Although the U.S. Army has ramped up its cleanup efforts at Badger and has recently begun to communicate more clearly and often with community stakeholders, some people are frustrated and tired of waiting.
Town of Merrimac Administrator Tim McCumber said he isn’t satisfied with the Army’s response so far.
“The Army not only reneged on their proposed water system, their work to complete another risk assessment has taken us back 10 years in the progress they were making,” McCumber said.
According to Sen. Baldwin’s office, the Army didn’t say construction and temporary operation of a municipal drinking water system was outside the scope of possibilities, but that the administrative process steps required by law and Army regulations to determine a final cleanup remedy — including a drinking water system — were not taken. However, once those steps are taken and data is collected by the Army, it could result in the selection of a drinking water system.
However, the language used by J. Randall Robinson, acting assistant secretary for the Army in a letter in April last year to Baldwin led many people to believe the Army was backing out of its promise permanently. In it, Randall states Army representatives “acted prematurely and beyond their area of authority. As a result, providing a drinking water system would be inconsistent with our authority under the Defense Environmental Restoration program.”
In addition, Cathy Kropp, Environmental PA Specialist with the U.S. Army Environmental Command, said, “A municipal drinking water system is no longer being considered as a remedial alternative ...” in a statement to the Eagle June 25.
“The Army is evaluating remedial alternatives in accordance with the Comprehensive Environmental Response, Compensation and Liability Act process and the Defense Environmental Restoration Program,” Kropp said.

==========

● Task
Copy the passage about the Army's cleanup at Badger from "In addition, Cathy" up to and including "Eagle June 25.".

==========

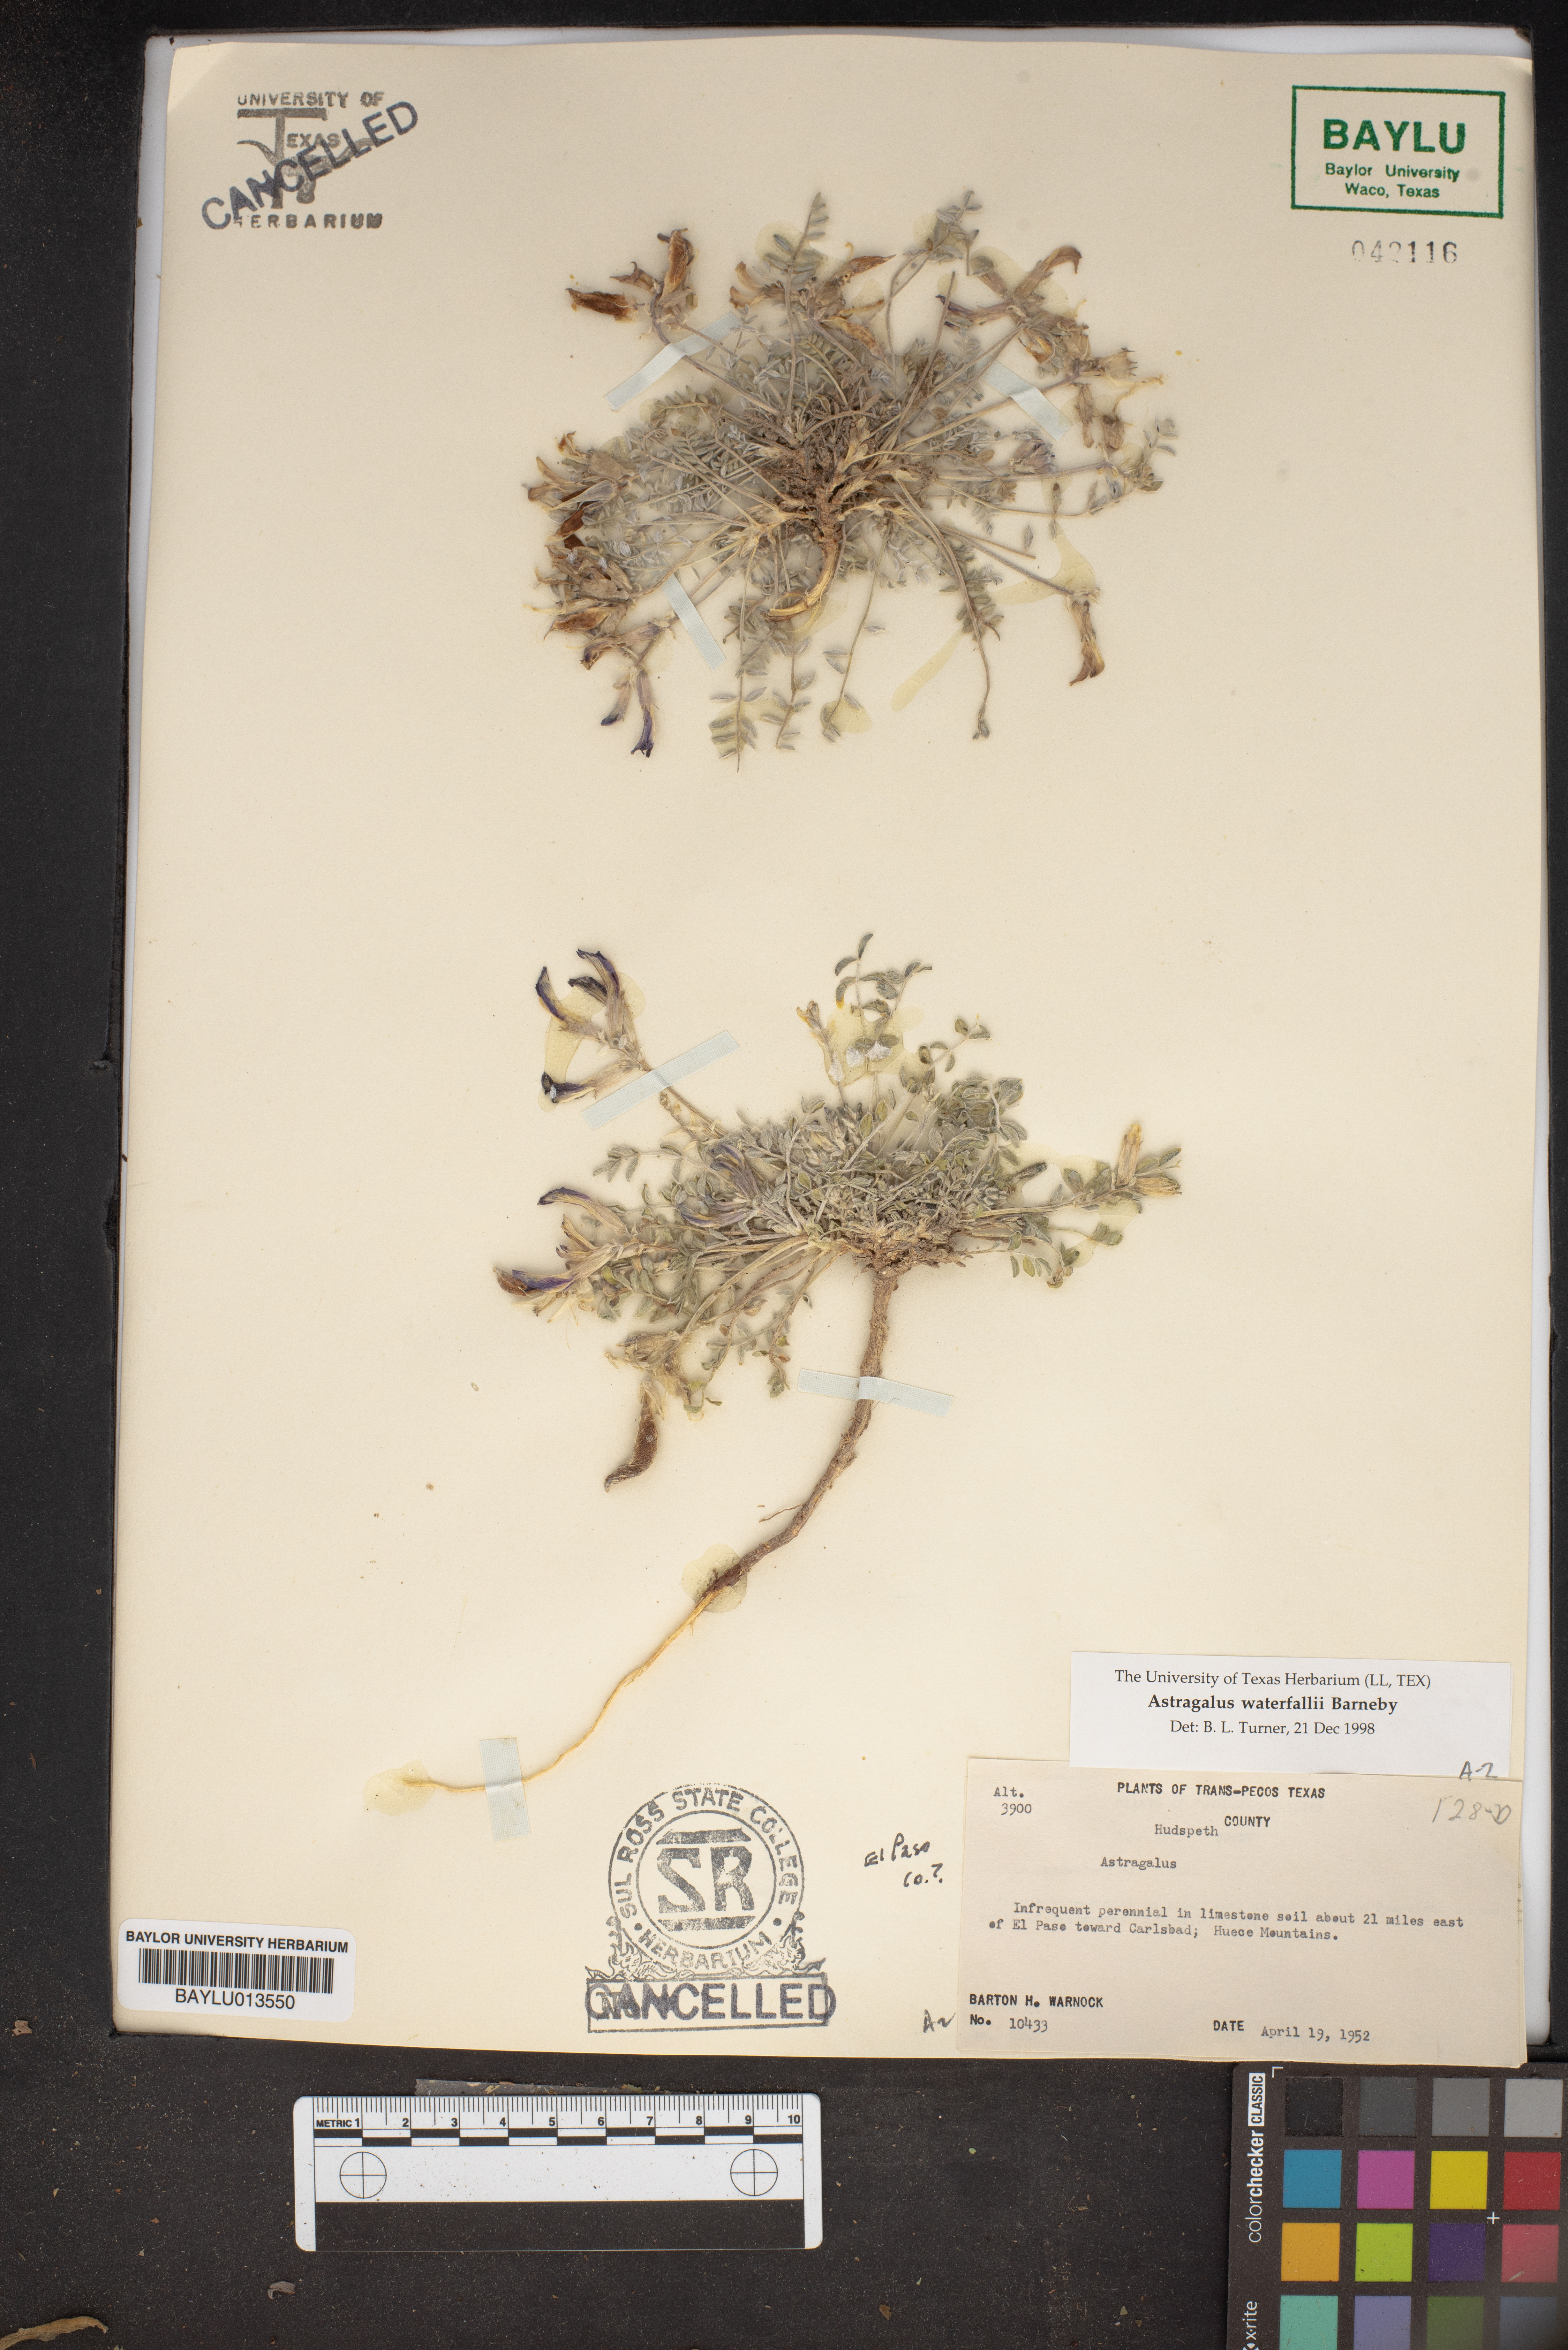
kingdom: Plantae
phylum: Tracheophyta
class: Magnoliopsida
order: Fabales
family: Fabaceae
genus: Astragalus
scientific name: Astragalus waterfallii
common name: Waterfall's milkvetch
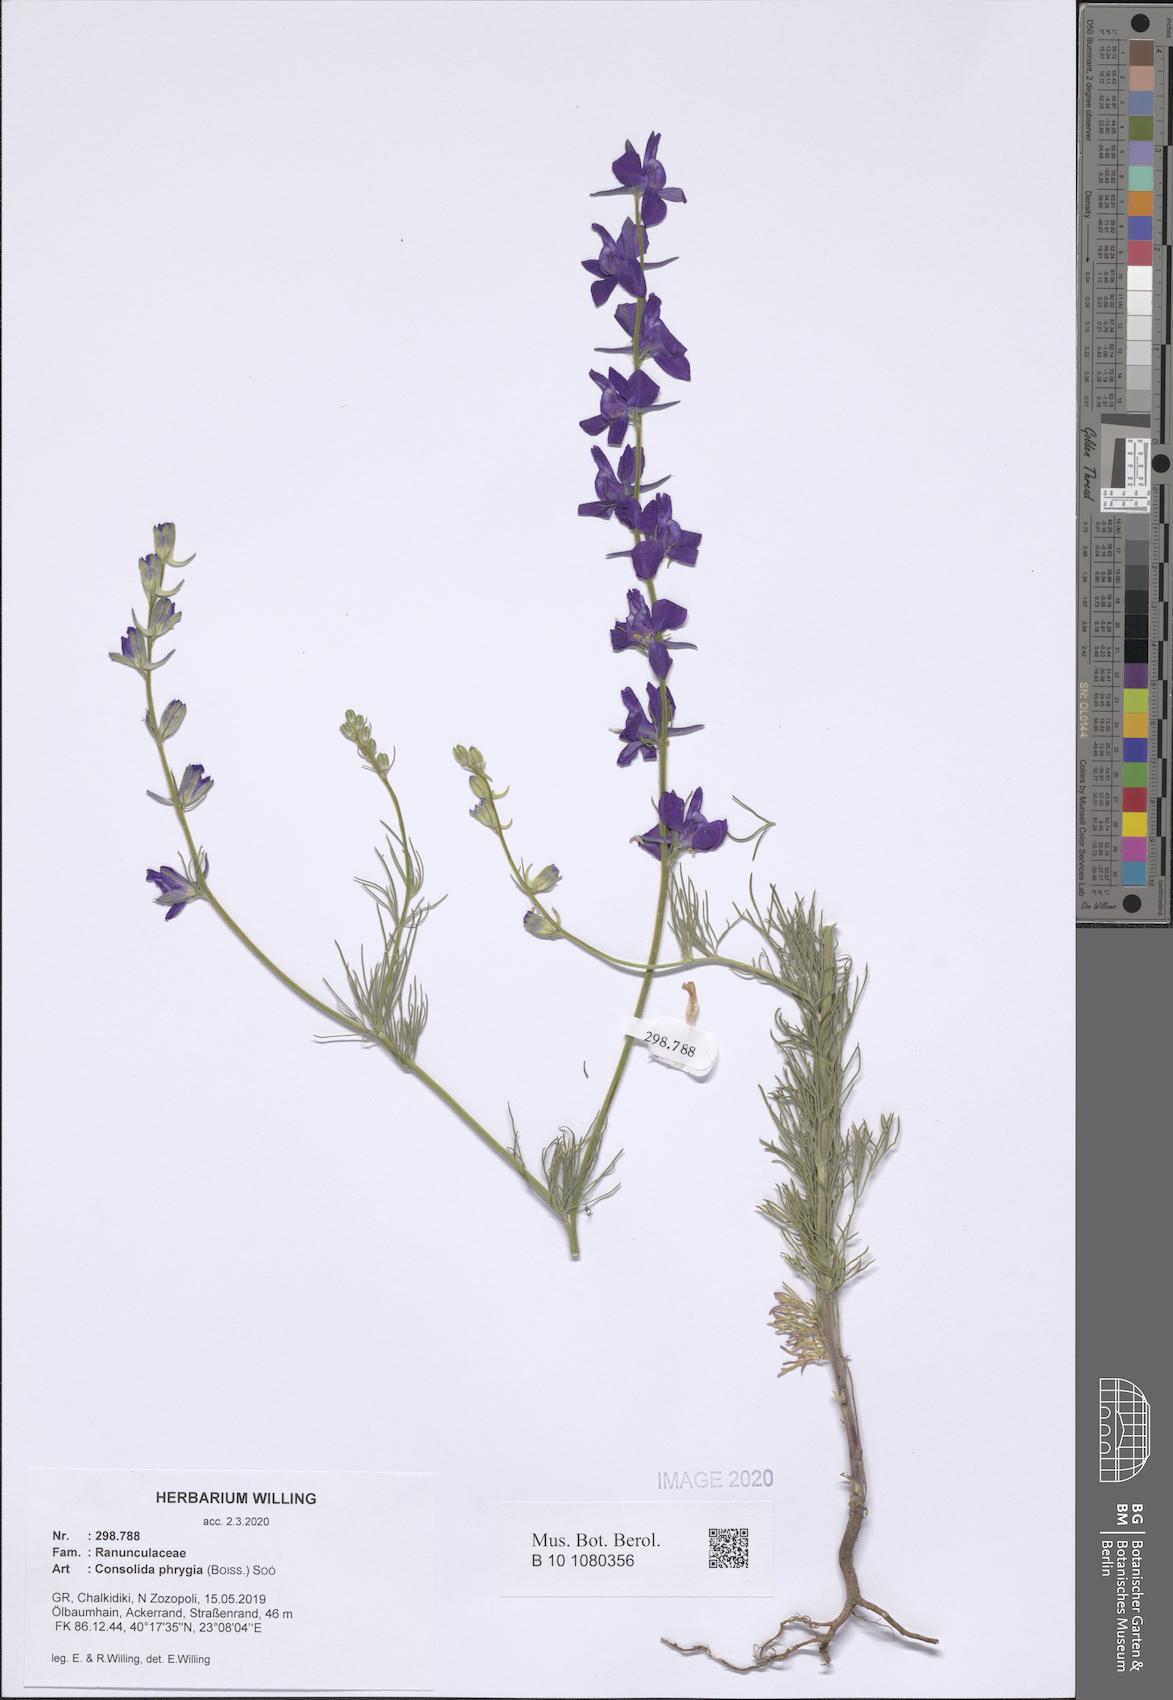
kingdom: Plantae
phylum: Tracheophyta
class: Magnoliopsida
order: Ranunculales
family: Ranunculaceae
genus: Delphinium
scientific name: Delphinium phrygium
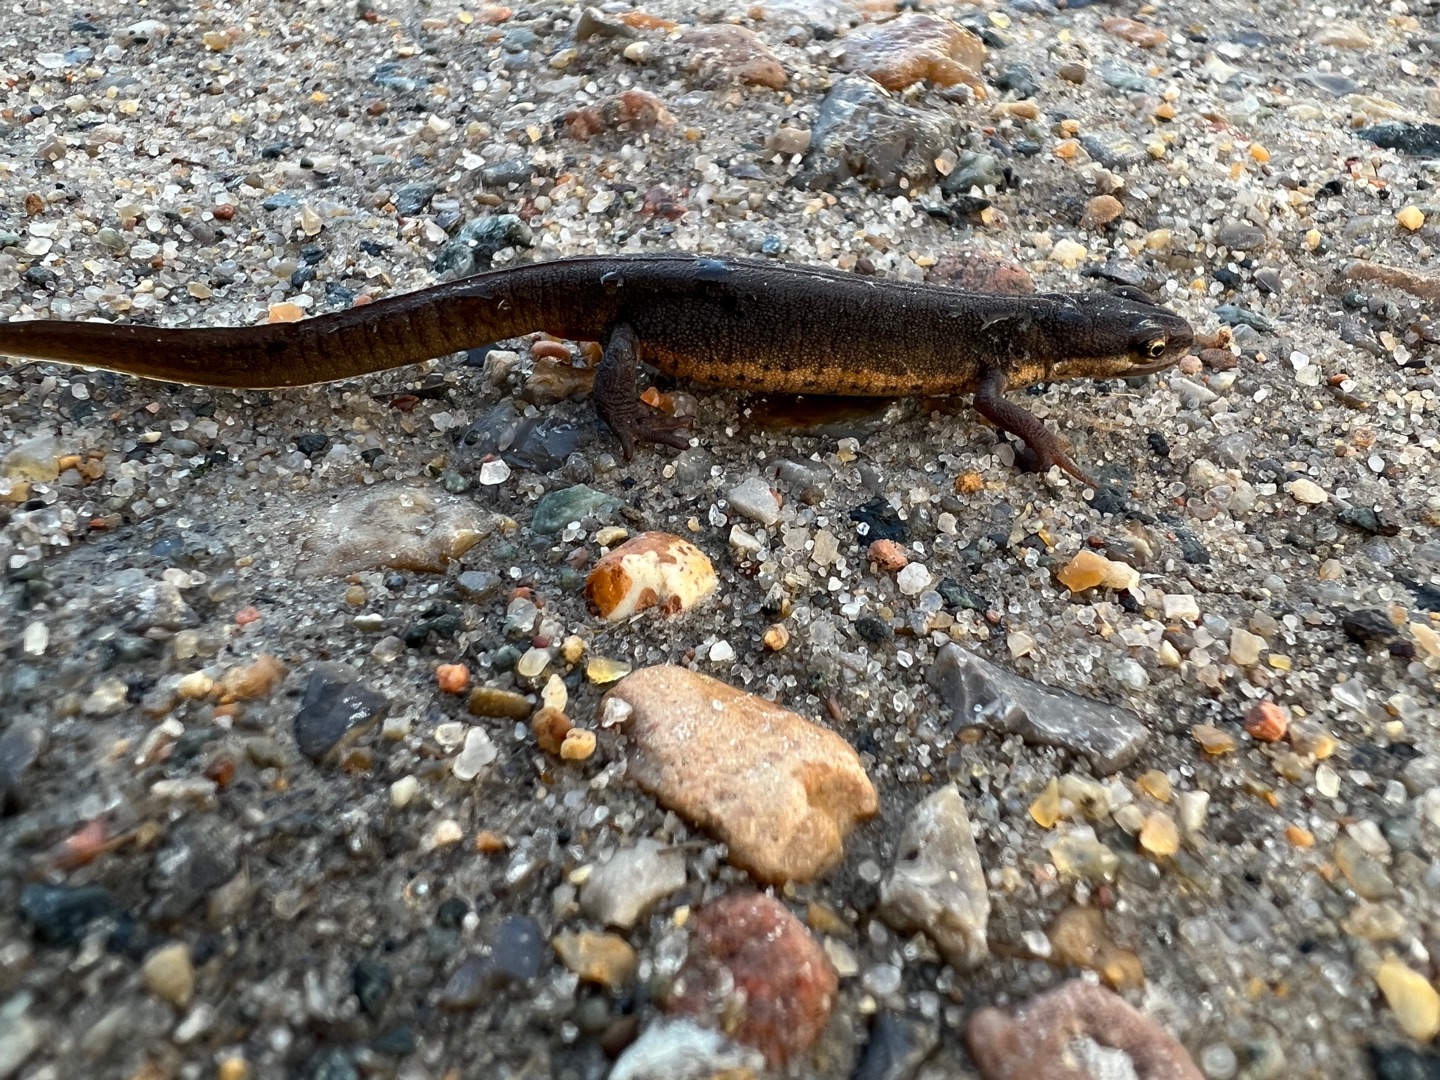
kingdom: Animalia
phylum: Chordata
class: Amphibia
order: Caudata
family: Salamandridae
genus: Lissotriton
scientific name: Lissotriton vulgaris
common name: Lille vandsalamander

==========

● Written answer
In addition, Cathy Kropp, Environmental PA Specialist with the U.S. Army Environmental Command, said, “A municipal drinking water system is no longer being considered as a remedial alternative ...” in a statement to the Eagle June 25.